# TESTO DI PARTENZA
==========
Quanto ai motivi posti a base del ricorso dell'imputato si evidenzia che, intervenuta la prescrizione del reato, è precluso alla Corte di Cassazione un riesame dei fatti finalizzato ad un eventuale annullamento della decisione per vizi attinenti alla sua motivazione. Il sindacato di legittimità circa la mancata applicazione del secondo comma dell'art. 129 c.p.p. deve essere circoscritto all'accertamento della ricorrenza delle condizioni per addivenire ad una sua pronuncia di proscioglimento nel merito con una delle formule prescritte: la conclusione può essere favorevole al giudicabile solo se la prova dell'insussistenza del fatto o dell'estraneità ad esso dell'imputato risulti evidente sulla base degli stessi elementi e delle medesime valutazioni posti a fondamento della sentenza impugnata, senza possibilità di nuove indagini ed ulteriori accertamenti che sarebbero incompatibili con il principio secondo cui l'operatività estintiva, determinando il congelamento della situazione processuale esistente nel momento in cui è intervenuta, non può essere ritardata: qualora, dunque, il contenuto complessivo della sentenza non prospetti, nei limiti e con i caratteri richiesti dall'art. 129 c.p.p., l'esistenza di una causa di non punibilità più favorevole all'Imputato, deve prevalere l'esigenza della definizione immediata del processo.
==========
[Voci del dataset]

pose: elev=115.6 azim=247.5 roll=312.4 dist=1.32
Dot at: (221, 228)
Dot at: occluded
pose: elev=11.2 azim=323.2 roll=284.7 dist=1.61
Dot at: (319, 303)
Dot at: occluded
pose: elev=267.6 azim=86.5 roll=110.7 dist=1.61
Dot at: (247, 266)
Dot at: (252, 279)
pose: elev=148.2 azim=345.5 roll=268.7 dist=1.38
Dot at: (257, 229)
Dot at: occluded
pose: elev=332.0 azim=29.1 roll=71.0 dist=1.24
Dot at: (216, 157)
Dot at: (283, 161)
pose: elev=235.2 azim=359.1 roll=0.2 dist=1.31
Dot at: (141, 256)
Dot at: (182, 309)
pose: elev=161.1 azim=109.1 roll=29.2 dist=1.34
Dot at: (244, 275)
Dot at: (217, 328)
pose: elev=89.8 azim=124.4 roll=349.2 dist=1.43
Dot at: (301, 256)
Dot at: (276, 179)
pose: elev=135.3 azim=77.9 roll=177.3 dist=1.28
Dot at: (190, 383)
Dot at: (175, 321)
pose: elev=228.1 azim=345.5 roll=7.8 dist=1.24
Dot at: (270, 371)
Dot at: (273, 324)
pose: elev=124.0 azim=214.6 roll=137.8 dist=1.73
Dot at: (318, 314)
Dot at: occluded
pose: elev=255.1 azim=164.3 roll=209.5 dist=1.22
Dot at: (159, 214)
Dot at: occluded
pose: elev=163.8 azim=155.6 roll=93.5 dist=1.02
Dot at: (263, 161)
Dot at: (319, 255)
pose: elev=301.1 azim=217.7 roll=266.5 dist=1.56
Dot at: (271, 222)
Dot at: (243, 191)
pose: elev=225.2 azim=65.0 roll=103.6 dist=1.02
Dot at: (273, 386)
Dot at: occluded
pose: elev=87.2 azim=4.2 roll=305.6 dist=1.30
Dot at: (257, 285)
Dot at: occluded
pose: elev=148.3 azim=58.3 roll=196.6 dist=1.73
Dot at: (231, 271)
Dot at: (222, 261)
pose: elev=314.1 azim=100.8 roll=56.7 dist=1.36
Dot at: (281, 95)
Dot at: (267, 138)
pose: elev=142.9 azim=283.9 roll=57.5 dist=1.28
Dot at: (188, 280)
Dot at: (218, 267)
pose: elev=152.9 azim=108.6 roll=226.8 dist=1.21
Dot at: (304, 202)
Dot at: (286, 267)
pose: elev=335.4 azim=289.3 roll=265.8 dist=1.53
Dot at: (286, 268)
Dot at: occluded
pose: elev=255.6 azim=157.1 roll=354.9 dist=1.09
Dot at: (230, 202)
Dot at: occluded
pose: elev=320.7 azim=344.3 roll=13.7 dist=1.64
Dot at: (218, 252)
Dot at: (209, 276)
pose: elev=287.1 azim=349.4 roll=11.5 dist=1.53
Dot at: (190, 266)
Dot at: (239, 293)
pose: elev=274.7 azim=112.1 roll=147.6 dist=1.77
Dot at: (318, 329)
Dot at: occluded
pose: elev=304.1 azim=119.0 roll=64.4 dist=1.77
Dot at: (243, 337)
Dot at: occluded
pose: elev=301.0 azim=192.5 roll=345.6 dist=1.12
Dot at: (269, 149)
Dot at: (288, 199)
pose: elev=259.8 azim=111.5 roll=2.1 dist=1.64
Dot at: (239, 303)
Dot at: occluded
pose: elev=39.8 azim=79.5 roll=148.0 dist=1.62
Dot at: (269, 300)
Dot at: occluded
==========
# ISTRUZIONI DEL COMPITO
Scrivi il seguito del testo sulla prescrizione del reato nel giudizio di cassazione, riprendendo subito dopo la sua ultima frase. I dati provengono da un'altra fonte.

# TESTO PRODOTTO
Nel caso che ci occupa è di tutta evidenza che la censura primaria, ancorché non manifestamente infondata, riguarda un vizio attinente alla motivazione (V. parte narrativa), riproposto, poi, tout court con il presente ricorso.
 

 

P.Q.M.

 


Annulla senza rinvio la sentenza impugnata perché il reato è estinto per intervenuta prescrizione.
Così deciso in Roma il 7 luglio 2016.